▶ **Instructions to follow**:
Return all of the listing word for word; the pictures stay out.

Exercise material Block Start

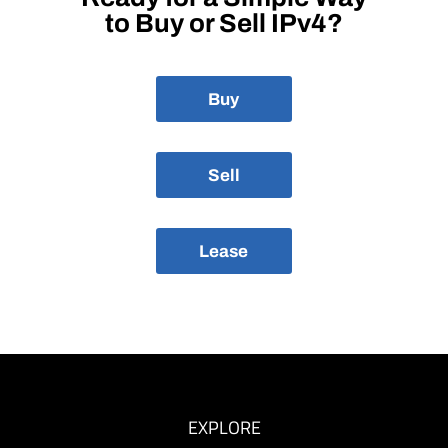
to Buy or Sell IPv4?
Buy
Sell
Lease
EXPLORE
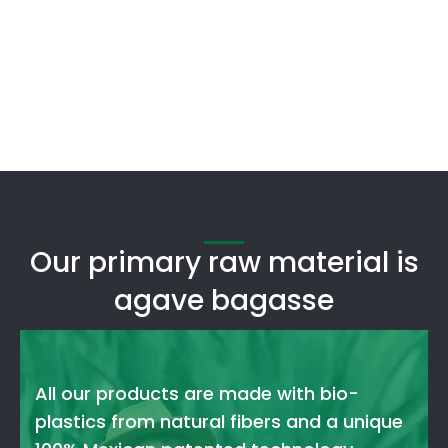
Our primary raw material is
agave bagasse
All our products are made with bio-
plastics from natural fibers and a unique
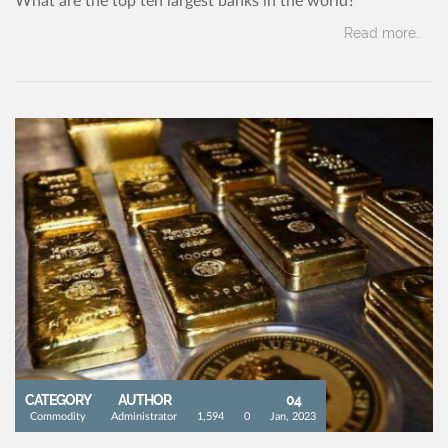
What are the top ten largest banks in the world?
Read more..
CATEGORY
AUTHOR
04
Commodity
Administrator
1,594
0
Jan, 2023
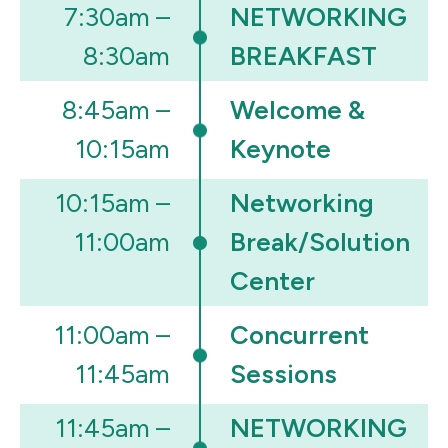
7:30am –
NETWORKING
8:30am
BREAKFAST
8:45am –
Welcome &
10:15am
Keynote
10:15am –
Networking
11:00am
Break/Solution
Center
11:00am –
Concurrent
11:45am
Sessions
11:45am –
NETWORKING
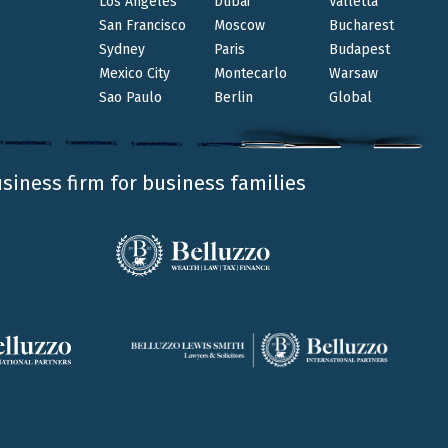
Los Angeles
Dubai
Valletta
San Francisco
Moscow
Bucharest
Sydney
Paris
Budapest
Mexico City
Montecarlo
Warsaw
Sao Paulo
Berlin
Global
usiness firm for business families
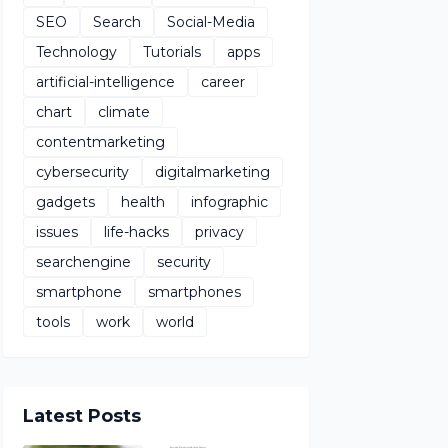
SEO
Search
Social-Media
Technology
Tutorials
apps
artificial-intelligence
career
chart
climate
contentmarketing
cybersecurity
digitalmarketing
gadgets
health
infographic
issues
life-hacks
privacy
searchengine
security
smartphone
smartphones
tools
work
world
Latest Posts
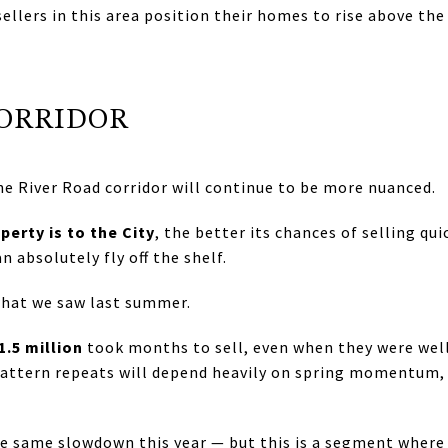
 sellers in this area position their homes to rise above t
CORRIDOR
he River Road corridor will continue to be more nuanced.
perty is to the City
, the better its chances of selling qui
 absolutely fly off the shelf.
what we saw last summer.
1.5 million
took months to sell, even when they were well
attern repeats will depend heavily on spring momentum, 
he same slowdown this year — but this is a segment where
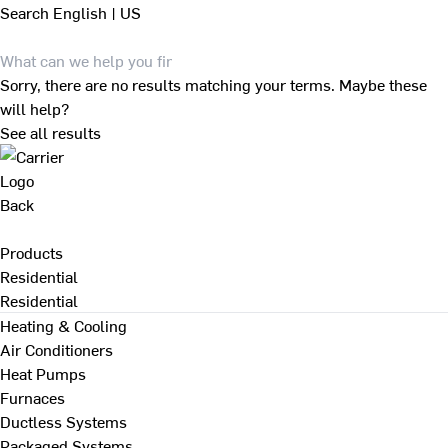
Search
English | US
Sorry, there are no results matching your terms. Maybe these
will help?
See all results
Back
Products
Residential
Residential
Heating & Cooling
Air Conditioners
Heat Pumps
Furnaces
Ductless Systems
Packaged Systems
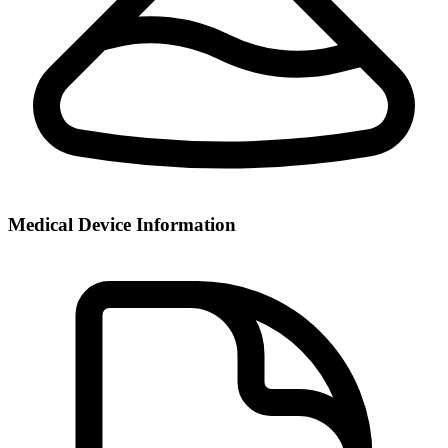
Medical Device Information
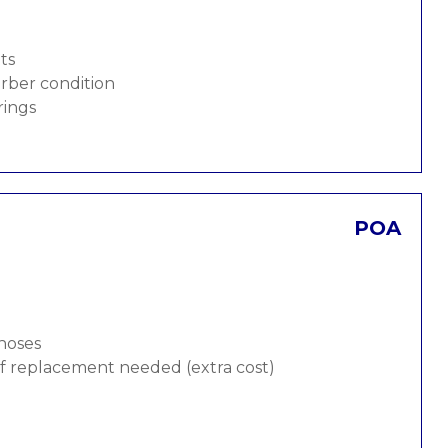
ts
rber condition
rings
POA
 hoses
 if replacement needed (extra cost)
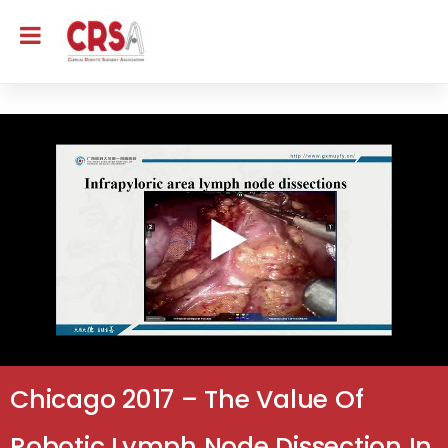
Chicago 2017 – The Value Of
Robotic Lymph Node Dissection In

Exercise material Block End

▶ **Response for this exercise**:
to Buy or Sell IPv4?
Buy
Sell
Lease
EXPLORE
Our primary raw material is
agave bagasse
All our products are made with bio-
plastics from natural fibers and a unique
What are the top ten largest banks in the world?
Read more..
CATEGORY
AUTHOR
04
Commodity
Administrator
1,594
0
Jan, 2023
7:30am –
NETWORKING
8:30am
BREAKFAST
8:45am –
Welcome &
10:15am
Keynote
10:15am –
Networking
11:00am
Break/Solution
Center
11:00am –
Concurrent
11:45am
Sessions
11:45am –
NETWORKING
Los Angeles
Dubai
Valletta
San Francisco
Moscow
Bucharest
Sydney
Paris
Budapest
Mexico City
Montecarlo
Warsaw
Sao Paulo
Berlin
Global
usiness firm for business families
SEO
Search
Social-Media
Technology
Tutorials
apps
artificial-intelligence
career
chart
climate
contentmarketing
cybersecurity
digitalmarketing
gadgets
health
infographic
issues
life-hacks
privacy
searchengine
security
smartphone
smartphones
tools
work
world
Latest Posts
 sellers in this area position their homes to rise above t
CORRIDOR
he River Road corridor will continue to be more nuanced.
perty is to the City
, the better its chances of selling qui
 absolutely fly off the shelf.
what we saw last summer.
1.5 million
took months to sell, even when they were well
attern repeats will depend heavily on spring momentum, 
he same slowdown this year — but this is a segment where
Search
English | US
Sorry, there are no results matching your terms. Maybe these
will help?
See all results
Back
Products
Residential
Residential
Heating & Cooling
Air Conditioners
Heat Pumps
Furnaces
Ductless Systems
Packaged Systems
Medical Device Information
ts
rber condition
rings
POA
 hoses
 if replacement needed (extra cost)
Chicago 2017 – The Value Of
Robotic Lymph Node Dissection In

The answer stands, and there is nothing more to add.